Example 1: Preparation of a Fire-Retardant Cable by a Method According to the Invention

[0255] A geopolymer composition was prepared as follows: an aqueous solution of alkali metal silicates was prepared by mixing 40 g of a 50% by weight aqueous solution of a first sodium silicate and 40 g of a 38% by weight aqueous solution of a second sodium silicate. Then, 10 g of a first metakaolin and 10 g of a second metakaolin were mixed with the aqueous solution of alkali metal silicates. Said geopolymer composition comprises about 55.2% by weight of solids, relative to the total weight of said geopolymer composition.

[0256] The geopolymer composition thus obtained is placed in an impregnation bath configured to allow the passage of the cable within said impregnation bath.

[0257] In this example, a low-voltage cable comprising five copper conductors of cross section 1.5 mm.sup.2, each of the conductors being surrounded with an electrically insulating layer based on XLPE, is manufactured beforehand.

[0258] A nonwoven fibrous polyester material in the form of a tape is placed on a winder, unwound at a speed of about 100 m/min and brought into a constricting device through which said low-voltage cable runs, in order to enable the longitudinal wrapping of the tape around the cable.

[0259] At the end of the step of applying the tape around the cable, said cable is brought to an impregnation bath comprising said geopolymer composition at a speed of about 100 m/min.

[0260] Then, the cable thus impregnated passes into a PEEK tube comprising at one end a conical-shaped PEEK insert, said tube being partially inserted into an extruder head equipped with a die and a conical-shaped punch.

[0261] When the cable reaches the PEEK insert, the cable is then covered by extrusion at a temperature of 198° C. with a polymer sheath based on an HFFR mixture produced by NEXANS and comprising polyethylene and flame-retardant fillers.

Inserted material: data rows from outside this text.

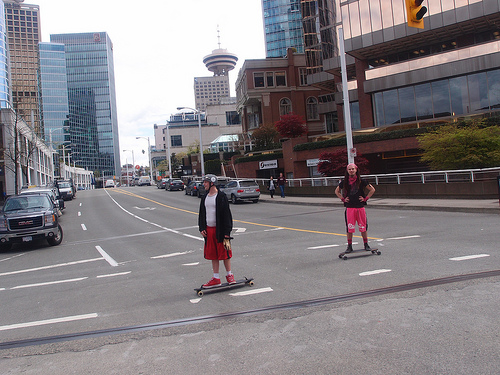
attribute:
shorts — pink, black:
[343, 206, 368, 234]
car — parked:
[0, 188, 67, 251]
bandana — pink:
[344, 162, 354, 167]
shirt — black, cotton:
[318, 179, 389, 216]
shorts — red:
[203, 227, 230, 259]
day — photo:
[10, 5, 498, 373]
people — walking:
[248, 162, 305, 209]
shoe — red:
[227, 272, 234, 281]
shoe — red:
[199, 278, 220, 288]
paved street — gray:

[0262] The composite layer thus formed has a thickness of 0.5 mm, and said sheath thus formed has a thickness of about 2 mm.

[0263] A cable according to the invention was thus obtained. The flame performance of the cable is determined according to standard EN50399. 15 sections of cable positioned on a vertical ladder are exposed to a flame with a power of 20 kW for 20 min.

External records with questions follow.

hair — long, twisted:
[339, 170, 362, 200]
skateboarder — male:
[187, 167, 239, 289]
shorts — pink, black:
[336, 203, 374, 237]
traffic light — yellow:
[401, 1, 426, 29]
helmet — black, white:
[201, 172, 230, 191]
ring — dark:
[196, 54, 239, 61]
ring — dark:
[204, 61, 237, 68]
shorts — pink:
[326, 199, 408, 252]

[0264] The results are reported in table 1 below:

TABLE-US-00001 TABLE 1 Class according to Performance parameters Values EN50399 pHRR (kW) 13.8 B2 Time at peak HRR (s) 912 THR (MJ) 5.2 FIGRA (w/s) 23.6 Flame propagation (m) 0.56 Flaming droplets None d0 SPR (m.sup.2/s) 0.03 s1 Time at peak SPR (s) 876 TSP (m.sup.2) 28.12

[0265] In this table, the acronym HRR corresponds to the expression “Heat Release Rate” providing information on the heat flow; the acronym THR corresponds to the expression “Total Heat Release”, providing information on the amount of heat released during combustion; the acronym FIGRA corresponds to the expression “FIre GRowth rAte”, providing information on the rate of growth of the fire or the acceleration in the production of energy; the acronym SPR corresponds to the expression “Smoke Production Rate”, providing information on the rate of production of smoke, and the acronym TSP corresponds to the expression “Total Smoke Production”, providing information on the total amount of smoke produced.

[0266] These results demonstrate that the cable according to the invention exhibits maximum fire protection properties with respect to the requirements of European standard EN50399.